Eyes in the Sky Depends on Library of Data
The downturn in oil prices and subsequent hunt for cost savings by producers turned out to be very good for companies like PrecisionHawk (Raleigh, NC), a remote sensing company that uses unmanned aerial vehicles to do inspections for 10 of the top 20 largest oil and gas exploration and production companies.
Various regulatory bodies at the state and federal level demand many types of inspection of oil and gas production assets on different schedules from monthly to annually. While producers can build in sensing technology to monitor new well sites, the cost of retrofitting that measurement equipment is much higher than using drones to perform the same type of inspections for legacy fields.
“The problem is they have lots of well sites that have been up for years; it doesn’t make sense to add a $10,000 sensor to each one,” said Patrick Lohman, vice president of energy for PrecisionHawk. “That’s where drones really come in.”
There’s a good reason that drones are a good fit for the job. Well pads can be situated up to the length of two football fields away from each other, and local roads usually offer an indirect route from one to another. As a result, a technician can drive to up to 10 sites a day to do inspections, Lohman said. In contrast, a trained drone operator can send his aerial vehicle to 100-125 well pads in a day, depending on density.
Not only is a drone more efficient, there may be no loss of quality in the inspection process to look for anomalies. “In a lot of cases, a drone can detect anything a person can detect,” Lohman said.
That includes cameras to see if vegetation is encroaching on the well pad; thermal imagers to detect methane leaks or overheated components; methane lasers to measure concentrations; and multi-spectral sensors to detect pooled water.
“We are focusing on stacking applications in order to deliver clients depth in geospatially tagged information,” Lohman said. “With a depth of structured data, PrecisionHawk will be able to work with clients to use artificial intelligence applications to lower maintenance costs.”
PrecisionHawk is developing visual learning tools that will work in coordination with AI applications to use drone-collected, geospatial data to recommend preventative maintenance and predict equipment failure. As they collect more data economically, their toolset improves.
Going Medical Prescribes Where to Drill
At ConocoPhillips, geoscientists are borrowing techniques used with medical magnetic resonance imaging for assembling and analyzing data obtained from seismic readings for a proprietary process known as compressive seismic imaging, according to a transcript of a November 2017 analyst and investor meeting. Their target is the Permian Basin.
With compressive seismic imaging, “instead of an orderly sampling pattern like you normally have in seismic, there is a random sampling and then we use mathematics that come from the medical field,” Al Hirshberg, ConocoPhillips executive vice president of production, drilling, and projects, said during the meeting.

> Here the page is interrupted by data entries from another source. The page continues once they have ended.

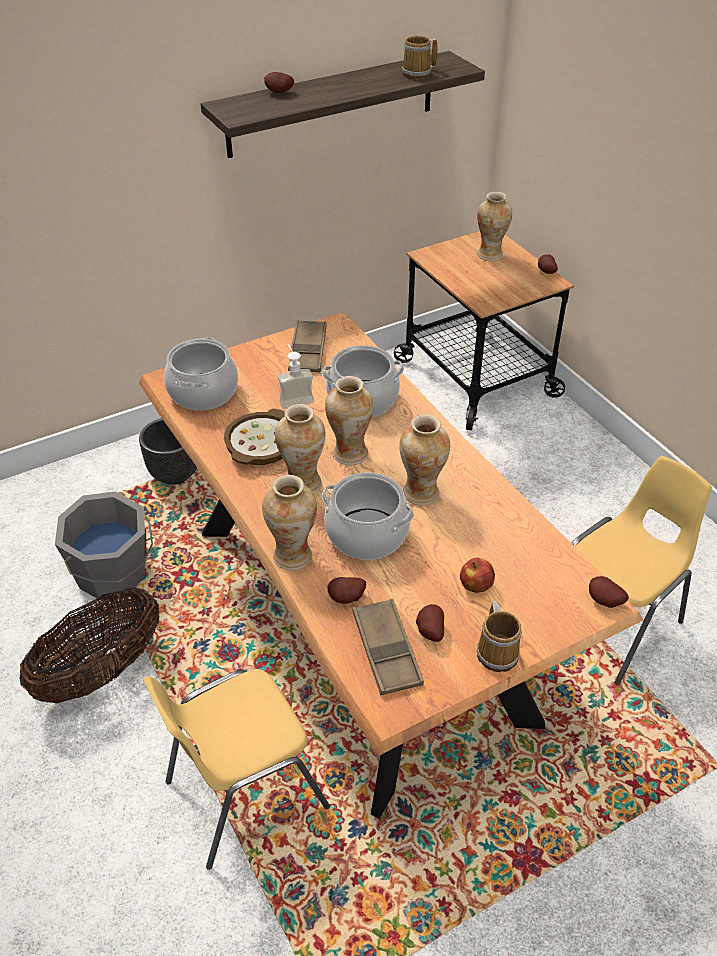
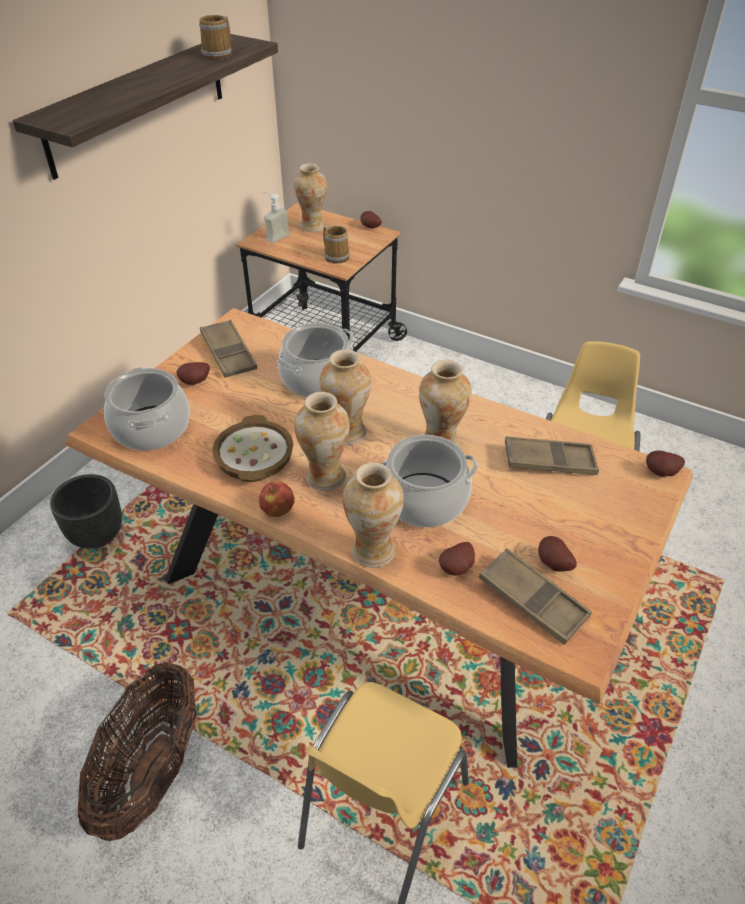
camera: 30 degrees left, 0 degrees up
(114, 574) = (97, 664): grey bucket -> none
(279, 93) = (93, 95): potato -> potato (195, 382)
(294, 398) = (251, 401): soap dispenser -> soap dispenser (274, 236)
(476, 586) = (555, 505): apple -> apple (278, 510)
(498, 652) = (622, 555): mug -> mug (336, 256)
(505, 547) = (549, 461): none -> brown tray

Mathematics applied to tomographic (i.e., by sections) imaging give a 10-fold increase in definition. The same mathematics can be applied to seismic point data to give a similar increase in definition.
“… or of course, you can shoot less seismic points and get the same resolution you had before for a much lower cost,” Hirshberg said.
Shale operators also employ DNA sequencing that’s become essential in medicine. But the energy producers’ sequencing targets are the microbes that live in the pore spaces and fracture networks of rocks. They use the results to assess the potential and movement of oil in order to optimize well placement, monitor well connectivity, and measure production over time for completions, according to the website of Biota Technology (Houston).